Доза, налитая Бриговым, явно расстроила Чащина, но старший следователь всем своим видом показал, что на сегодня лавочка прикрылась.

Сам же Бригов не стал разводить церемонию с чашкой или стаканом, а просто хлебнул из горлышка, после чего бутылка снова исчезла в недрах ящика.

– А мажор наш опять соскочил, – недовольно пробурчал Чащин, вытирая губы рукавом, – отмазался от головомойки. Я вообще думаю, что у него фамилия на самом деле не Гаевский, а Гейевский, потому что пидор редкостный.

– Андрюха, спокойно! Если так разобраться, – Бригов откинулся на стуле, заложив руки за голову, – все не так уж и плохо. Получили втык – в первый раз, что ли? Могло быть и хуже.

– Могло быть хуже … – Чащин внимательно изучал дно пустой кружки, словно надеялся обнаружить недопитые капли, – плакала наша премия, а я дома уже ремонт затеял и рассчитывал на эти деньги.

– Дед, конечно, любитель поистерить, но отходит быстро, – продолжил Бригов, не обращая внимания на стенания своего подчиненного, – тут радует то, что это дело не связали с другими. Вот тогда нам точно была бы хана. Устроили бы нам эцих с гвоздями по полной программе.

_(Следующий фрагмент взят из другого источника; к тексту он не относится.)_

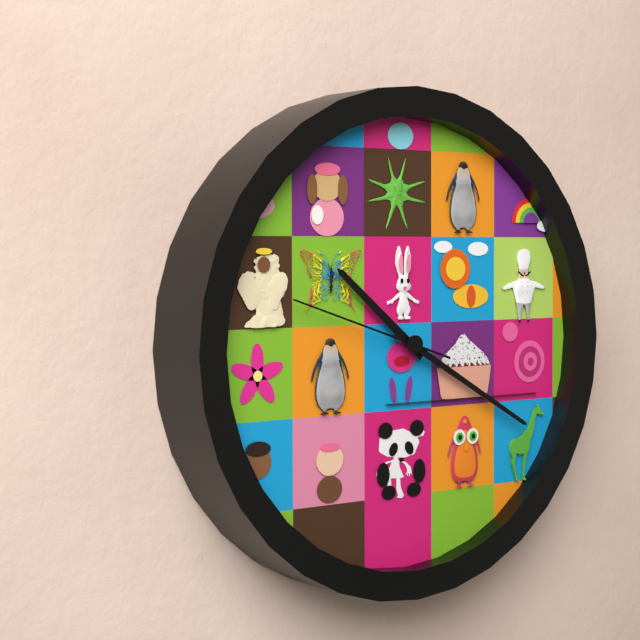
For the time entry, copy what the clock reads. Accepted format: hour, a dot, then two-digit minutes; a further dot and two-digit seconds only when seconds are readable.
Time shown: 10.20.48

– Думаешь, это опять он? – встрепенулся Горобец.

– Уверен, – тут же последовал ответ.

Старший следователь медленно поднялся из-за стола и прошествовал к любимому окну. Неизменно унылый пейзаж помогал Бригову сосредоточиться на работе и избавиться от всех посторонних мыслей.

Сальери – это имя как-то само собой появилось в оперативной разработке. Даже и не вспомнить, кто его первым произнес, но прилипло оно моментально.

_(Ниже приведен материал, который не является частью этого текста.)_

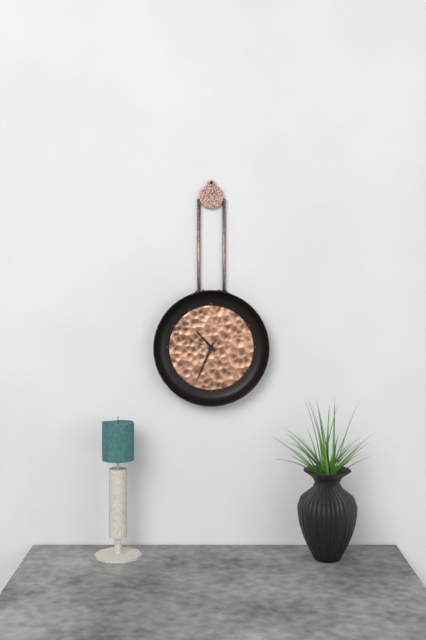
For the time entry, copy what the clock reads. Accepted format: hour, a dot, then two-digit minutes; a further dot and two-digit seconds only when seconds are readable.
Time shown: 10.34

О Сальери заговорили месяца три-четыре назад. То, что изначально могло показаться всего лишь мелким хулиганством, в итоге вылилось в череду странных событий. Все это больше всего напоминала крестовый поход, объявленный современному искусству.

Маньяк? Вот уж дудки! Бригов как угодно старался избегать этой формулировки. Тут было что-то совершенно иное, а не просто одержимость безумной идеей. За всем этим скрывался какой-то особый смысл, пока известный только «виновнику торжества». Если любого маньяка можно было бы хоть как-то охарактеризовать и описать, то этот выпадал из всех возможных шаблонов.

Сальери действовал изобретательно. Он срывал выставки, громил по ночам художественные галереи, вылавливал деятелей искусства и всячески над ними издевался. Послужной список был богат. И во всех эпизодах чувствовался свой стиль, помноженный на дерзость и специфический, если не сказать, извращенный юмор. Но поначалу это все больше напоминало проделки, чем какие-то серьезные преступления. В полиции зачастую даже отказывались принимать заявления. Нет тела – нет дела! И далеко не всегда жертвы Сальери сами бежали жаловаться. Мало кто признается в том, что вплавь путешествовал по канализационному коллектору с обязательным ритуалом употребления «забортной воды». Ну, или в чем-то подобном.

Хотя нехорошие слухи и ходили в творческих тусовках, но правоохранителям, по большому счету, было на Сальери плевать. Но только до определенного момента, когда Сальери действительно заигрался. Заигрался в театре.

Кто-то умный сказал, что театр есть отражение общества со всеми его недостатками и достоинствами. А еще театр можно считать переплетением музыки, танца, литературы, живописи. Любое искусство меняется под действием времени, появляются новые жанры и направления, стираются былые идеалы и возводятся новые. И в итоге театр приобретает практически бесконечное число форм и вариаций.

Название «Анри Антуан» вряд ли о чем-то сказало бы подавляющему большинству московских театралов. Если бы репертуар этого театра был доступен массовому зрителю, то его бы сочли чернушным и аморальным. Но «Анри Антуан» распахивал свои двери только перед избранными, что позволяло ему возводить самого себя в ранг высокого искусства, понятного лишь единицам. Естественно, исключительность каждого посетителя театра подкреплялась статусом и счетом в банке одной альпийской страны.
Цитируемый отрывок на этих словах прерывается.